Oct 12, 2010
Diante do verão mais seco que atingiu a árida região de El Chaco, na Bolívia, nos últimos 20 anos, a WSPA começou a fornecer água, na tentativa de salvar um número aproximado de 14 mil animais de morte iminente.
Desde novembro do ano passado, todas as nove províncias da Bolívia - que é a mais pobre da América do Sul - foram afetadas por um acentuado declínio dos índices pluviométricos, ocasionando a redução, sobretudo em áreas rurais, dos níveis dos reservatórios de água, até mesmo aqueles destinados ao consumo humano, levando à perda de animais de produção.
Desde que o governo boliviano decretou estado de emergência na vasta área ao sul da região de El Chaco, a equipe do Escritório Regional da WSPA para a América do Sul (exceto o Brasil) logo tratou de viajar da Colômbia para a Bolívia, para examinar a situação dos animais nesse local que tanto depende da agricultura.

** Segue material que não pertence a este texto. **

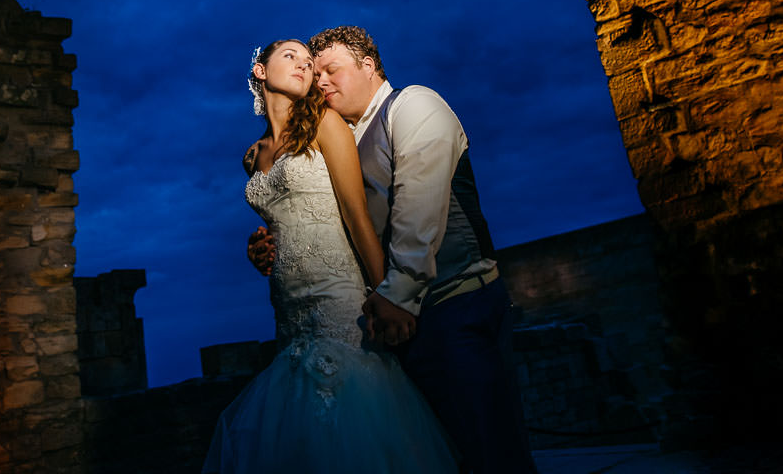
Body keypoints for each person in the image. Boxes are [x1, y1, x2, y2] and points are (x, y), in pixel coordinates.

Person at [248, 26, 538, 474]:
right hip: (388, 312)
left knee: (489, 449)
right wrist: (273, 242)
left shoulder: (415, 105)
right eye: (313, 69)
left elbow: (417, 214)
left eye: (330, 69)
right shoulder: (330, 132)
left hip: (453, 302)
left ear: (368, 67)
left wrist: (395, 295)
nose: (319, 79)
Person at [204, 40, 457, 474]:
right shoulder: (252, 156)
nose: (304, 66)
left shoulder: (325, 123)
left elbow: (357, 217)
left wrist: (390, 297)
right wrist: (258, 247)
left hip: (338, 296)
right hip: (288, 305)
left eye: (310, 62)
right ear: (261, 71)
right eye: (291, 57)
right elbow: (280, 218)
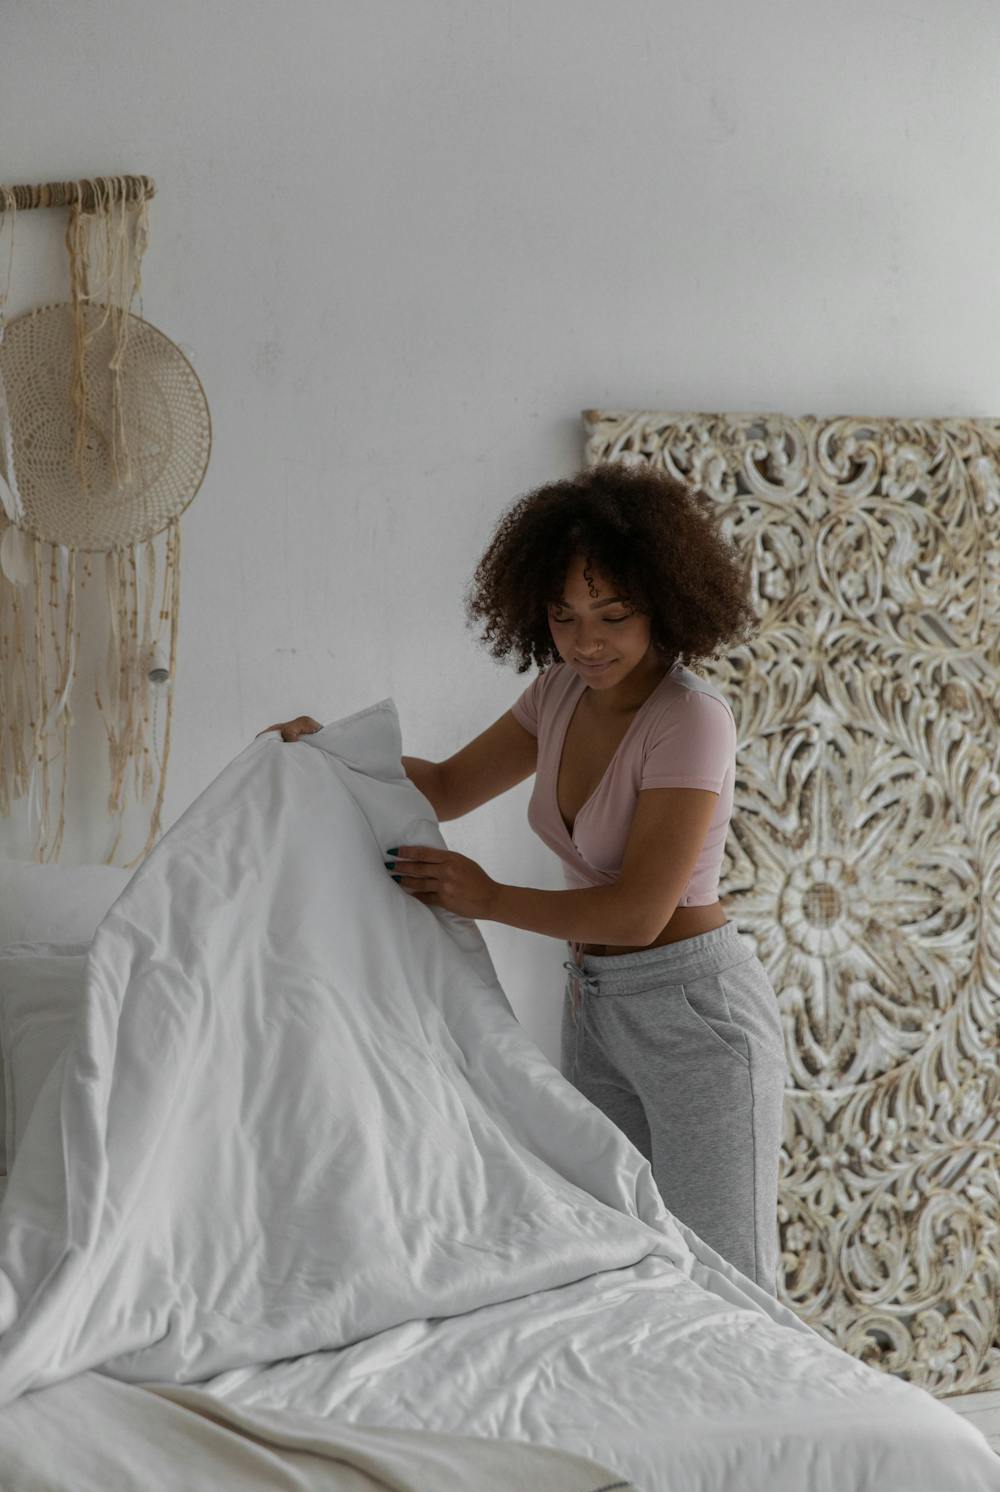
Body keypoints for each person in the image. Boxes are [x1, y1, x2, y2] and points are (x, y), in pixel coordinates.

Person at [259, 461, 787, 1295]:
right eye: (564, 617)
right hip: (596, 1007)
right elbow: (446, 786)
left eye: (612, 615)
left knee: (731, 1276)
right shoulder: (557, 694)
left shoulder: (690, 721)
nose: (587, 642)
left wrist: (488, 898)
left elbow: (642, 913)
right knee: (633, 1259)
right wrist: (329, 749)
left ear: (663, 601)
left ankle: (782, 1427)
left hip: (696, 1017)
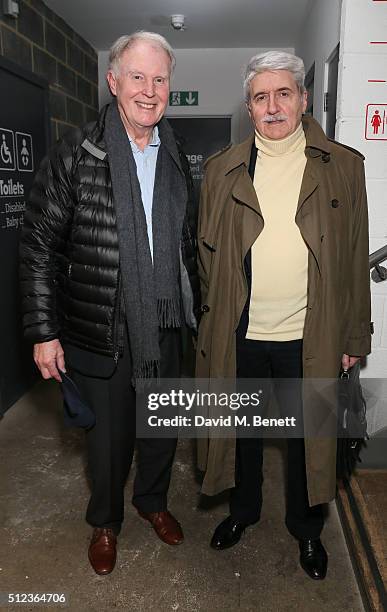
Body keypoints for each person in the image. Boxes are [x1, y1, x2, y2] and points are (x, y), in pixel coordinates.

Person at [19, 31, 199, 576]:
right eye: (138, 77)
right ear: (113, 81)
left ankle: (152, 501)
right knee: (108, 441)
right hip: (99, 324)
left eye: (160, 79)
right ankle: (106, 520)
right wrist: (43, 331)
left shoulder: (174, 153)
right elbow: (38, 246)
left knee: (163, 428)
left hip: (167, 322)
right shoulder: (78, 152)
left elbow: (186, 243)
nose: (149, 90)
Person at [196, 50, 371, 580]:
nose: (272, 107)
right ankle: (243, 512)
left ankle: (307, 529)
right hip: (242, 334)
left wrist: (352, 335)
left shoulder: (342, 165)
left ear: (303, 98)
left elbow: (354, 259)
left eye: (283, 94)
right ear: (249, 107)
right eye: (260, 97)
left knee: (307, 442)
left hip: (310, 335)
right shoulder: (221, 170)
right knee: (242, 432)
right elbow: (205, 256)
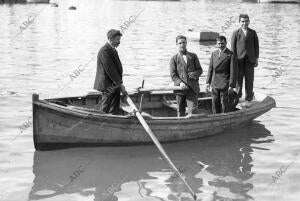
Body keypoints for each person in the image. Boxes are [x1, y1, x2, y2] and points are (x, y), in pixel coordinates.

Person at [93, 29, 126, 115]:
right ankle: (100, 123)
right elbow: (110, 70)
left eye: (119, 40)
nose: (119, 42)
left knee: (114, 107)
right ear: (110, 39)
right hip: (107, 85)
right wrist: (120, 83)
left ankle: (114, 119)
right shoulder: (105, 51)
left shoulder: (113, 50)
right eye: (117, 40)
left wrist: (119, 84)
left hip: (115, 84)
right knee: (105, 107)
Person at [170, 35, 203, 117]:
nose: (182, 45)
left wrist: (195, 74)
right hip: (180, 90)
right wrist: (180, 83)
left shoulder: (193, 56)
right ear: (176, 44)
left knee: (193, 112)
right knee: (180, 112)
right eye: (180, 43)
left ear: (186, 43)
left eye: (184, 42)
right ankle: (180, 126)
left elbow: (200, 70)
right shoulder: (174, 58)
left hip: (192, 88)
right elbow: (173, 75)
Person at [231, 14, 259, 105]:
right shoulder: (236, 33)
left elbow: (256, 46)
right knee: (239, 80)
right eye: (242, 21)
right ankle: (237, 98)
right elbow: (233, 49)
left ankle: (248, 99)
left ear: (249, 21)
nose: (244, 23)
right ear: (239, 22)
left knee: (249, 79)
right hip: (239, 60)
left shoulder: (253, 32)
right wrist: (233, 61)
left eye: (246, 21)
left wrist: (256, 59)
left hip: (250, 60)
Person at [206, 36, 237, 114]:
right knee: (215, 102)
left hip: (225, 82)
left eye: (222, 43)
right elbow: (210, 69)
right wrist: (208, 82)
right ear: (217, 44)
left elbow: (233, 71)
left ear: (226, 43)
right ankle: (215, 118)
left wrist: (231, 85)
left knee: (224, 104)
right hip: (215, 82)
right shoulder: (214, 54)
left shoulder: (230, 54)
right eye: (219, 43)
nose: (220, 45)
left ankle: (224, 118)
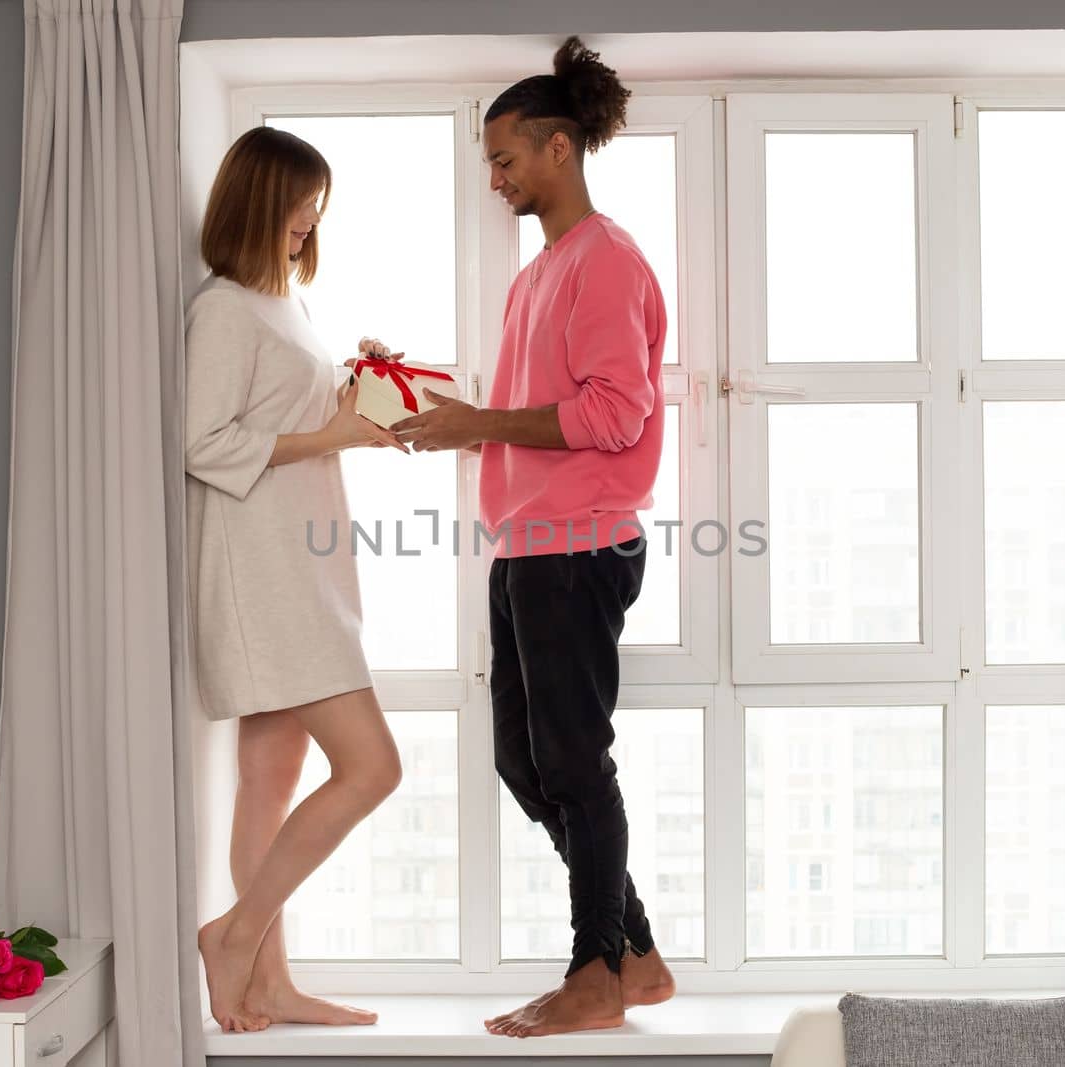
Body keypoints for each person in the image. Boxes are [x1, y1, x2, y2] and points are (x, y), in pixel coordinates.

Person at [391, 36, 677, 1037]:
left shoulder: (605, 260)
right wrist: (441, 404)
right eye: (489, 162)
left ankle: (595, 970)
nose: (496, 176)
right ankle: (632, 952)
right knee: (528, 762)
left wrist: (480, 424)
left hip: (577, 544)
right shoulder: (540, 274)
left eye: (506, 156)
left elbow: (613, 414)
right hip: (526, 542)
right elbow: (527, 406)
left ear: (559, 148)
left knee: (573, 760)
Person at [186, 126, 408, 1033]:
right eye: (299, 202)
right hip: (264, 572)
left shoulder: (285, 305)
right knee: (373, 767)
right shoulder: (225, 308)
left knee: (271, 778)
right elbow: (202, 443)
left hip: (303, 558)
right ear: (259, 200)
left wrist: (358, 391)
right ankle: (235, 936)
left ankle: (269, 980)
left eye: (317, 205)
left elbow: (289, 420)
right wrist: (334, 433)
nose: (312, 219)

Os profissionais da área de Gerenciamento de desastres consideraram crítica a situação dos animais nas regiões mais afetadas, a saber, Charagua, Byuiye e Cuevo, sobretudo no que diz respeito aos animais de produção: a água fornecida pelo governo é insuficiente até mesmo para abastecer as 19 mil pessoas afetadas na área, e a situação ainda se agrava na medida em que, segundo as previsões, a seca deve se estender até meados de dezembro.
A WSPA lançou um programa de 60 dias, financiando três caminhões-pipa com capacidade para 15 mil litros de água para poder, no mínimo, duas vezes ao dia, abastecer fazendas de animais de produção, embora o abastecimento também se destine a cães, porcos, cavalos e cabras.
Contudo, essa intervenção deve ser vista como uma medida tomada em caráter temporário, enquanto o governo começa a cavar mais poços nas comunidades agrícolas da área, e planeja formas de armazenamento que visem evitar, no futuro, o esgotamento da água ou sua rápida evaporação.
Luis Carlos Sarmiento, Diretor Regional daWSPA América do Sul (exceto o Brasil), afirmou que: “Essa é uma época difícil para os animais da região de El Chaco, na Bolívia; é muito triste ver animais morrerem e, o que é ainda mais duro, saber que os índices pluviométricos continuarão baixos. Realmente, precisamos participar; contudo, no momento, além de trazermos socorro em uma situação de emergência, também estamos colaborando com os esforços das autoridades locais, para garantir que os animais não pereçam mais uma vez. A comunidade local sabe que a estação da seca pode se prolongar, de modo que precisamos fazer provisões para cuidar de seus valiosos animais, não somente para o próprio bem destes, mas também para assegurar a subsistência e resguardar o futuro do povo.”